» **Instruções dos exercícios**:
**a)** No excerto sobre o critério do «vínculo suficientemente estreito», em que acórdão o Tribunal de Justiça desenvolveu primeiramente esse critério?
**b)** Transcreva, do excerto sobre o critério do «vínculo suficientemente estreito», o trecho que vai de "63.      Em terceiro lugar, pode" até "Reichel‑Albert e Pensionsversicherungsanstalt.".

61.      Não partilho dessa análise. Na minha opinião, o mero facto de a pessoa em causa também ter vínculos com o sistema de segurança social do Estado‑Membro B durante os «períodos de educação de filhos» relevantes (por exemplo, por essa pessoa estar sujeita ao seguro obrigatório nesse Estado‑Membro durante esses períodos) não impede que a legislação do Estado‑Membro A seja aplicável a tais períodos. Como expliquei na minha resposta à primeira questão, o objetivo do critério do «vínculo suficientemente estreito» não é determinar, consoante o sistema de segurança social com o qual o requerente tenha vínculos mais estreitos, qual a legislação a aplicar, a do Estado‑Membro A ou a do Estado‑Membro B. Esse critério visa antes introduzir uma competência subsidiária (residual) do Estado‑Membro A, sem prejuízo do facto de, no caso de serem tomados em consideração «períodos de educação de filhos» ao abrigo da legislação do Estado‑Membro B, apenas se aplicar a legislação desse Estado‑Membro.

62.      A este respeito, recordo que, como a Comissão salientou na audiência, o critério do «vínculo suficientemente estreito» foi primeiramente desenvolvido pelo Tribunal de Justiça no seu Acórdão Elsen, relativo a um trabalhador transfronteiriço. Os trabalhadores transfronteiriços têm inevitavelmente vínculos tanto com o Estado‑Membro onde trabalham como com o Estado‑Membro onde residem. Como tal, é claro que o mero facto de uma pessoa ter vínculos com o Estado‑Membro B não impede que essa pessoa tenha igualmente um «vínculo suficientemente estreito» com o sistema de segurança social do Estado‑Membro A.

63.      Em terceiro lugar, pode igualmente alegar‑se que, para estabelecer um «vínculo suficientemente estreito», o recorrente tem de ter trabalhado exclusivamente num Estado‑Membro (Estado‑Membro A) durante a sua vida. Com efeito, o Tribunal de Justiça salientou esse elemento nos seus Acórdãos Elsen, Kauer, Reichel‑Albert e Pensionsversicherungsanstalt.

» **Material fornecido**:

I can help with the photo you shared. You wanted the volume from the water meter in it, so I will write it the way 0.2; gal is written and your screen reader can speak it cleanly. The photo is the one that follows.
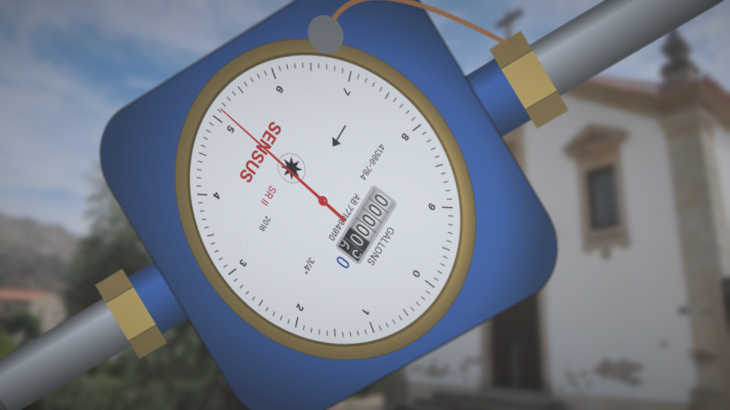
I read 55.1; gal
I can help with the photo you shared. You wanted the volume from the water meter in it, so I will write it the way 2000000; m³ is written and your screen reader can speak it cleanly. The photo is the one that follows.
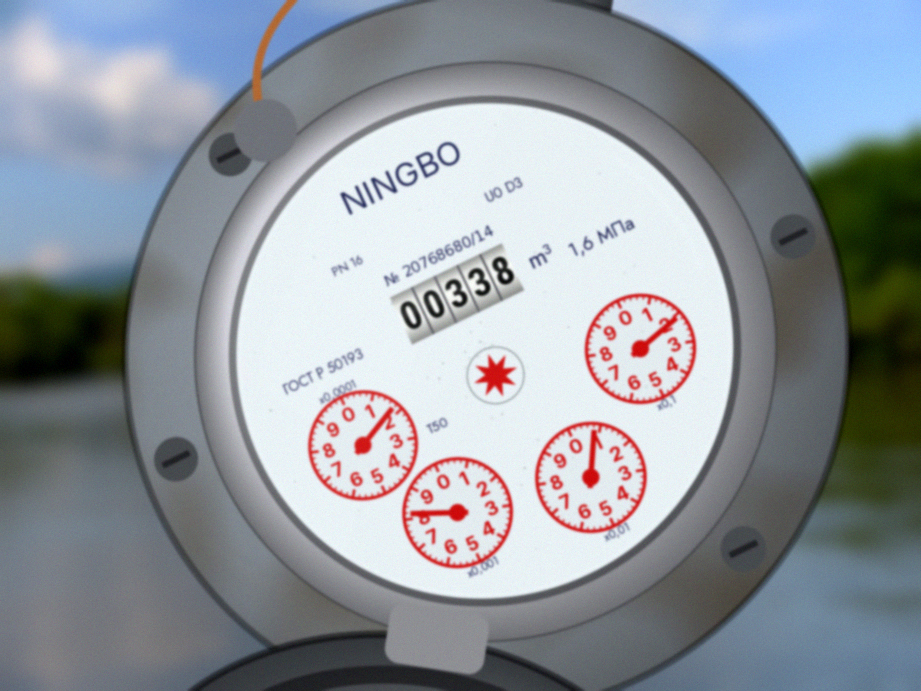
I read 338.2081; m³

» **Respostas aos exercícios**:
**a)** No Acórdão Elsen, relativo a um trabalhador transfronteiriço.

**b)**
63.      Em terceiro lugar, pode igualmente alegar‑se que, para estabelecer um «vínculo suficientemente estreito», o recorrente tem de ter trabalhado exclusivamente num Estado‑Membro (Estado‑Membro A) durante a sua vida. Com efeito, o Tribunal de Justiça salientou esse elemento nos seus Acórdãos Elsen, Kauer, Reichel‑Albert e Pensionsversicherungsanstalt.